INSTRUCTION:
Return each line of the data below that contains the string "XSize".

INPUT RECORDS:
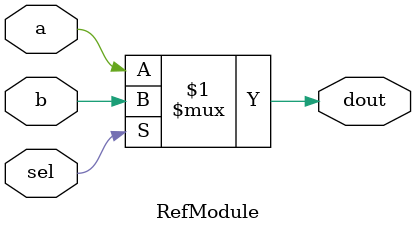
<source format=sv>

module RefModule (
  input a,
  input b,
  input sel,
  output dout
);

  assign dout = sel ? b : a;

endmodule


</source>
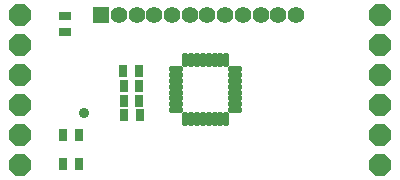
<source format=gbr>
G04 Layer_Color=16711935*
%FSLAX44Y44*%
%MOMM*%
G71*
G01*
G75*
%ADD27C,1.4032*%
%ADD28R,1.4032X1.4032*%
G04:AMPARAMS|DCode=29|XSize=1.8034mm|YSize=1.8034mm|CornerRadius=0mm|HoleSize=0mm|Usage=FLASHONLY|Rotation=270.000|XOffset=0mm|YOffset=0mm|HoleType=Round|Shape=Octagon|*
%AMOCTAGOND29*
4,1,8,-0.4508,-0.9017,0.4508,-0.9017,0.9017,-0.4508,0.9017,0.4508,0.4508,0.9017,-0.4508,0.9017,-0.9017,0.4508,-0.9017,-0.4508,-0.4508,-0.9017,0.0*
%
%ADD29OCTAGOND29*%

%ADD30C,0.9032*%
%ADD31R,0.8032X1.0032*%
%ADD32R,1.0032X0.8032*%
G04:AMPARAMS|DCode=33|XSize=1.2032mm|YSize=0.5032mm|CornerRadius=0mm|HoleSize=0mm|Usage=FLASHONLY|Rotation=0.000|XOffset=0mm|YOffset=0mm|HoleType=Round|Shape=Octagon|*
%AMOCTAGOND33*
4,1,8,0.6016,-0.1258,0.6016,0.1258,0.4758,0.2516,-0.4758,0.2516,-0.6016,0.1258,-0.6016,-0.1258,-0.4758,-0.2516,0.4758,-0.2516,0.6016,-0.1258,0.0*
%
%ADD33OCTAGOND33*%

G04:AMPARAMS|DCode=34|XSize=1.2032mm|YSize=0.5032mm|CornerRadius=0mm|HoleSize=0mm|Usage=FLASHONLY|Rotation=270.000|XOffset=0mm|YOffset=0mm|HoleType=Round|Shape=Octagon|*
%AMOCTAGOND34*
4,1,8,-0.1258,-0.6016,0.1258,-0.6016,0.2516,-0.4758,0.2516,0.4758,0.1258,0.6016,-0.1258,0.6016,-0.2516,0.4758,-0.2516,-0.4758,-0.1258,-0.6016,0.0*
%
%ADD34OCTAGOND34*%

G04:AMPARAMS|DCode=35|XSize=1.2032mm|YSize=0.5532mm|CornerRadius=0mm|HoleSize=0mm|Usage=FLASHONLY|Rotation=270.000|XOffset=0mm|YOffset=0mm|HoleType=Round|Shape=Octagon|*
%AMOCTAGOND35*
4,1,8,-0.1383,-0.6016,0.1383,-0.6016,0.2766,-0.4633,0.2766,0.4633,0.1383,0.6016,-0.1383,0.6016,-0.2766,0.4633,-0.2766,-0.4633,-0.1383,-0.6016,0.0*
%
%ADD35OCTAGOND35*%

D27*
X247551Y355600D02*
D03*
X232550D02*
D03*
X217551D02*
D03*
X202550D02*
D03*
X187551D02*
D03*
X172550D02*
D03*
X157551D02*
D03*
X142550D02*
D03*
X127551D02*
D03*
X112550D02*
D03*
X97551D02*
D03*
D28*
X82550D02*
D03*
D29*
X13970D02*
D03*
Y330200D02*
D03*
Y304800D02*
D03*
Y279400D02*
D03*
Y254000D02*
D03*
Y228600D02*
D03*
X318770Y355600D02*
D03*
Y330200D02*
D03*
Y304800D02*
D03*
Y279400D02*
D03*
Y254000D02*
D03*
Y228600D02*
D03*
D30*
X68250Y272750D02*
D03*
D31*
X50142Y253750D02*
D03*
X63604D02*
D03*
X50392Y229750D02*
D03*
X63854D02*
D03*
X115208Y270900D02*
D03*
X101746D02*
D03*
X101492Y283150D02*
D03*
X114954D02*
D03*
X101242Y308150D02*
D03*
X114704D02*
D03*
X101496Y295650D02*
D03*
X114958D02*
D03*
D32*
X52070Y341122D02*
D03*
Y354584D02*
D03*
D33*
X146050Y310000D02*
D03*
Y305000D02*
D03*
Y300000D02*
D03*
Y295000D02*
D03*
Y290000D02*
D03*
Y285000D02*
D03*
Y280000D02*
D03*
Y275000D02*
D03*
X196050D02*
D03*
Y280000D02*
D03*
Y285000D02*
D03*
Y290000D02*
D03*
Y295000D02*
D03*
Y300000D02*
D03*
Y305000D02*
D03*
Y310000D02*
D03*
D34*
X153550Y267500D02*
D03*
X158550D02*
D03*
X163550D02*
D03*
X168550D02*
D03*
X173550D02*
D03*
X178550D02*
D03*
X183550D02*
D03*
X188550Y317500D02*
D03*
X183550D02*
D03*
X178550D02*
D03*
X173550D02*
D03*
X168550D02*
D03*
X163550D02*
D03*
X158550D02*
D03*
X153550D02*
D03*
D35*
X188550Y267500D02*
D03*
M02*

</source>
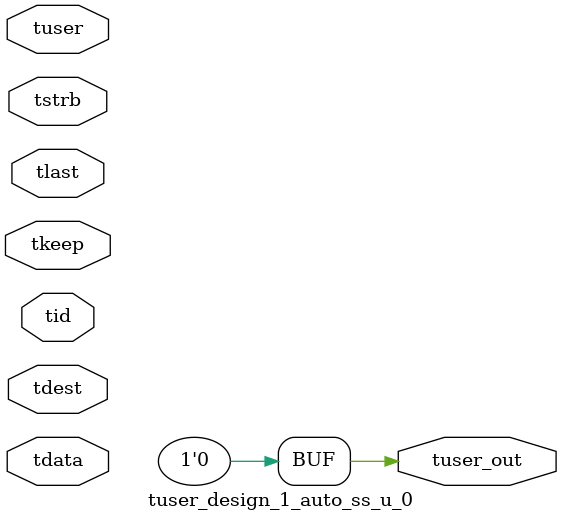
<source format=v>


`timescale 1ps/1ps

module tuser_design_1_auto_ss_u_0 #
(
parameter C_S_AXIS_TUSER_WIDTH = 1,
parameter C_S_AXIS_TDATA_WIDTH = 32,
parameter C_S_AXIS_TID_WIDTH   = 0,
parameter C_S_AXIS_TDEST_WIDTH = 0,
parameter C_M_AXIS_TUSER_WIDTH = 1
)
(
input  [(C_S_AXIS_TUSER_WIDTH == 0 ? 1 : C_S_AXIS_TUSER_WIDTH)-1:0     ] tuser,
input  [(C_S_AXIS_TDATA_WIDTH == 0 ? 1 : C_S_AXIS_TDATA_WIDTH)-1:0     ] tdata,
input  [(C_S_AXIS_TID_WIDTH   == 0 ? 1 : C_S_AXIS_TID_WIDTH)-1:0       ] tid,
input  [(C_S_AXIS_TDEST_WIDTH == 0 ? 1 : C_S_AXIS_TDEST_WIDTH)-1:0     ] tdest,
input  [(C_S_AXIS_TDATA_WIDTH/8)-1:0 ] tkeep,
input  [(C_S_AXIS_TDATA_WIDTH/8)-1:0 ] tstrb,
input                                                                    tlast,
output [C_M_AXIS_TUSER_WIDTH-1:0] tuser_out
);

assign tuser_out = {1'b0};

endmodule


</source>
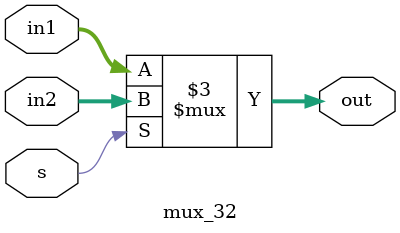
<source format=v>
module mux_32(out, s, in1, in2);

	input s;
	input [31:0] in1;
	input [31:0] in2;

	output [31:0] out;

	wire s;
	wire [31:0] in1;
	wire [31:0] in2;

	reg [31:0] out;

	always @ (s or in1 or in2) begin
	
		if (s)
			out <= in2;
		else
			out <= in1;
	end

endmodule
</source>
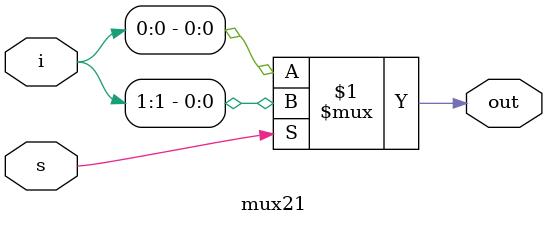
<source format=v>
module mux21(input [1:0]i, input s, output out);
assign out=s?i[1]:i[0]; //using conditional operator
endmodule



</source>
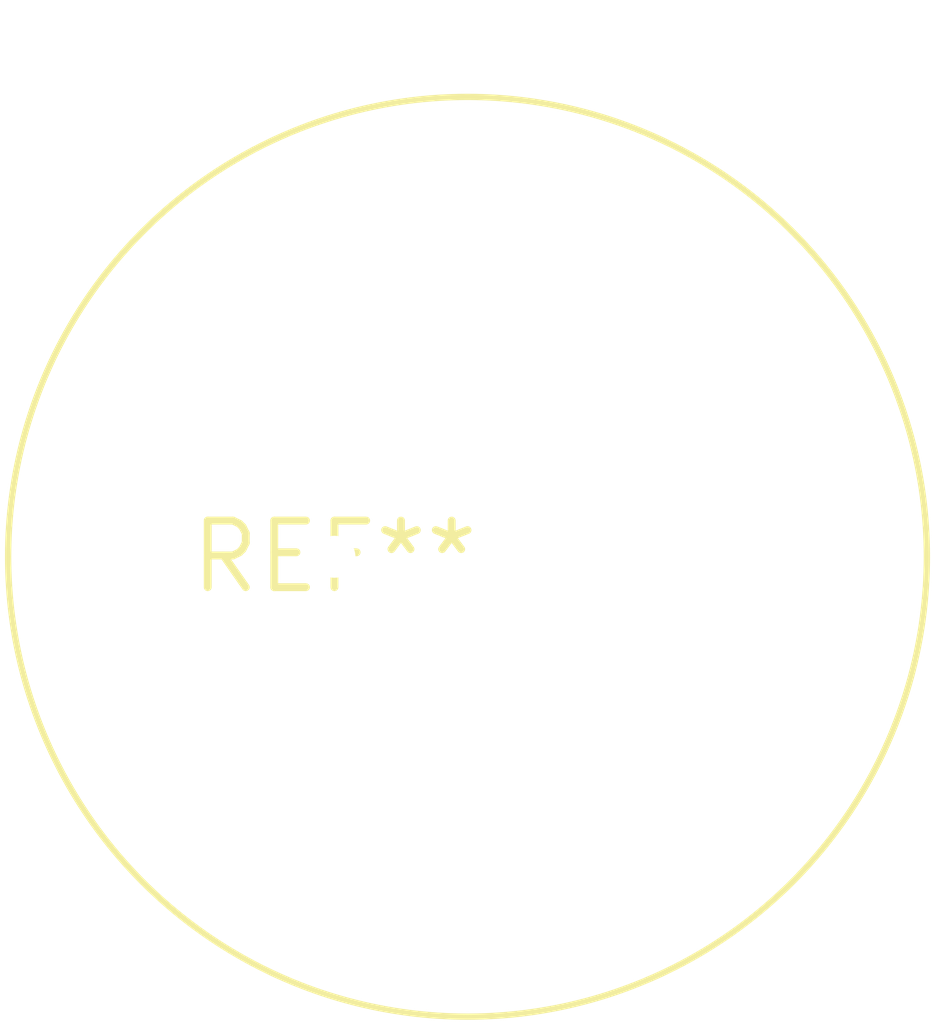
<source format=kicad_pcb>
(kicad_pcb (version 20240108) (generator pcbnew)

  (general
    (thickness 1.6)
  )

  (paper "A4")
  (layers
    (0 "F.Cu" signal)
    (31 "B.Cu" signal)
    (32 "B.Adhes" user "B.Adhesive")
    (33 "F.Adhes" user "F.Adhesive")
    (34 "B.Paste" user)
    (35 "F.Paste" user)
    (36 "B.SilkS" user "B.Silkscreen")
    (37 "F.SilkS" user "F.Silkscreen")
    (38 "B.Mask" user)
    (39 "F.Mask" user)
    (40 "Dwgs.User" user "User.Drawings")
    (41 "Cmts.User" user "User.Comments")
    (42 "Eco1.User" user "User.Eco1")
    (43 "Eco2.User" user "User.Eco2")
    (44 "Edge.Cuts" user)
    (45 "Margin" user)
    (46 "B.CrtYd" user "B.Courtyard")
    (47 "F.CrtYd" user "F.Courtyard")
    (48 "B.Fab" user)
    (49 "F.Fab" user)
    (50 "User.1" user)
    (51 "User.2" user)
    (52 "User.3" user)
    (53 "User.4" user)
    (54 "User.5" user)
    (55 "User.6" user)
    (56 "User.7" user)
    (57 "User.8" user)
    (58 "User.9" user)
  )

  (setup
    (pad_to_mask_clearance 0)
    (pcbplotparams
      (layerselection 0x00010fc_ffffffff)
      (plot_on_all_layers_selection 0x0000000_00000000)
      (disableapertmacros false)
      (usegerberextensions false)
      (usegerberattributes false)
      (usegerberadvancedattributes false)
      (creategerberjobfile false)
      (dashed_line_dash_ratio 12.000000)
      (dashed_line_gap_ratio 3.000000)
      (svgprecision 4)
      (plotframeref false)
      (viasonmask false)
      (mode 1)
      (useauxorigin false)
      (hpglpennumber 1)
      (hpglpenspeed 20)
      (hpglpendiameter 15.000000)
      (dxfpolygonmode false)
      (dxfimperialunits false)
      (dxfusepcbnewfont false)
      (psnegative false)
      (psa4output false)
      (plotreference false)
      (plotvalue false)
      (plotinvisibletext false)
      (sketchpadsonfab false)
      (subtractmaskfromsilk false)
      (outputformat 1)
      (mirror false)
      (drillshape 1)
      (scaleselection 1)
      (outputdirectory "")
    )
  )

  (net 0 "")

  (footprint "TO-38-3" (layer "F.Cu") (at 0 0))

)

</source>
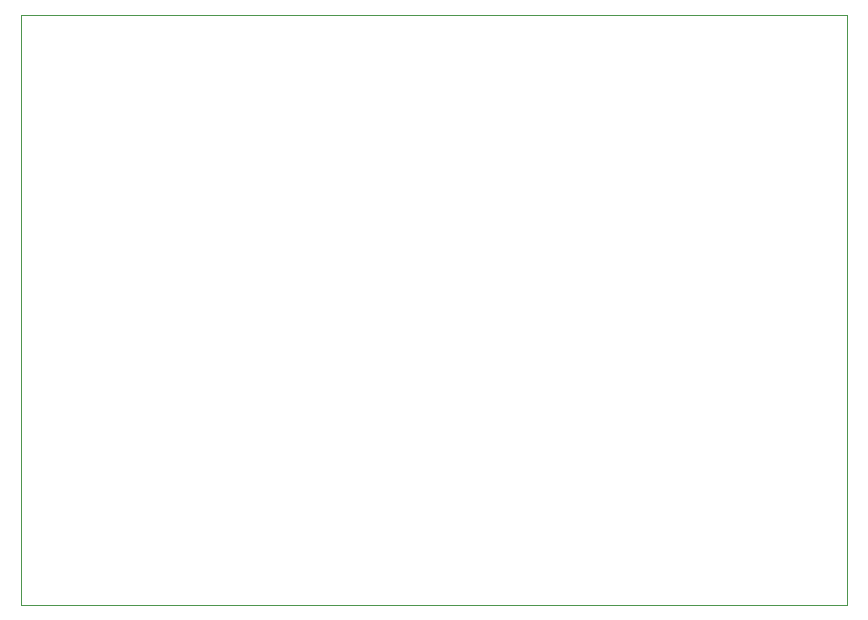
<source format=gtp>
G04 EAGLE Gerber RS-274X export*
G75*
%MOMM*%
%FSLAX34Y34*%
%LPD*%
%INPaste Mask Top*%
%IPPOS*%
%AMOC8*
5,1,8,0,0,1.08239X$1,22.5*%
G01*
%ADD10C,0.000000*%


D10*
X0Y0D02*
X0Y500000D01*
X700000Y500000D01*
X700000Y0D01*
X0Y0D01*
M02*

</source>
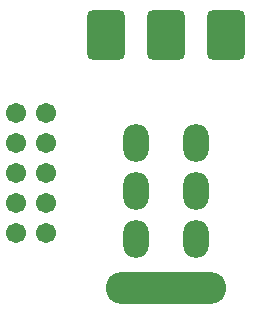
<source format=gts>
G04*
G04 #@! TF.GenerationSoftware,Altium Limited,Altium Designer,18.1.7 (191)*
G04*
G04 Layer_Color=8388736*
%FSLAX24Y24*%
%MOIN*%
G70*
G01*
G75*
G04:AMPARAMS|DCode=10|XSize=126.1mil|YSize=165.5mil|CornerRadius=18.8mil|HoleSize=0mil|Usage=FLASHONLY|Rotation=0.000|XOffset=0mil|YOffset=0mil|HoleType=Round|Shape=RoundedRectangle|*
%AMROUNDEDRECTD10*
21,1,0.1261,0.1280,0,0,0.0*
21,1,0.0886,0.1655,0,0,0.0*
1,1,0.0375,0.0443,-0.0640*
1,1,0.0375,-0.0443,-0.0640*
1,1,0.0375,-0.0443,0.0640*
1,1,0.0375,0.0443,0.0640*
%
%ADD10ROUNDEDRECTD10*%
%ADD11O,0.0867X0.1261*%
%ADD12O,0.4017X0.1064*%
%ADD13C,0.0671*%
D10*
X3800Y9600D02*
D03*
X5800D02*
D03*
X7800D02*
D03*
D11*
X4800Y6000D02*
D03*
X6800D02*
D03*
Y4400D02*
D03*
X4800D02*
D03*
Y2800D02*
D03*
X6800D02*
D03*
D12*
X5800Y1189D02*
D03*
D13*
X800Y3000D02*
D03*
Y4000D02*
D03*
Y5000D02*
D03*
Y6000D02*
D03*
Y7000D02*
D03*
X1800D02*
D03*
Y6000D02*
D03*
Y5000D02*
D03*
Y4000D02*
D03*
Y3000D02*
D03*
M02*

</source>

RESULT:
G04:AMPARAMS|DCode=29|XSize=1.8034mm|YSize=1.8034mm|CornerRadius=0mm|HoleSize=0mm|Usage=FLASHONLY|Rotation=270.000|XOffset=0mm|YOffset=0mm|HoleType=Round|Shape=Octagon|*
G04:AMPARAMS|DCode=33|XSize=1.2032mm|YSize=0.5032mm|CornerRadius=0mm|HoleSize=0mm|Usage=FLASHONLY|Rotation=0.000|XOffset=0mm|YOffset=0mm|HoleType=Round|Shape=Octagon|*
G04:AMPARAMS|DCode=34|XSize=1.2032mm|YSize=0.5032mm|CornerRadius=0mm|HoleSize=0mm|Usage=FLASHONLY|Rotation=270.000|XOffset=0mm|YOffset=0mm|HoleType=Round|Shape=Octagon|*
G04:AMPARAMS|DCode=35|XSize=1.2032mm|YSize=0.5532mm|CornerRadius=0mm|HoleSize=0mm|Usage=FLASHONLY|Rotation=270.000|XOffset=0mm|YOffset=0mm|HoleType=Round|Shape=Octagon|*
G04:AMPARAMS|DCode=10|XSize=126.1mil|YSize=165.5mil|CornerRadius=18.8mil|HoleSize=0mil|Usage=FLASHONLY|Rotation=0.000|XOffset=0mil|YOffset=0mil|HoleType=Round|Shape=RoundedRectangle|*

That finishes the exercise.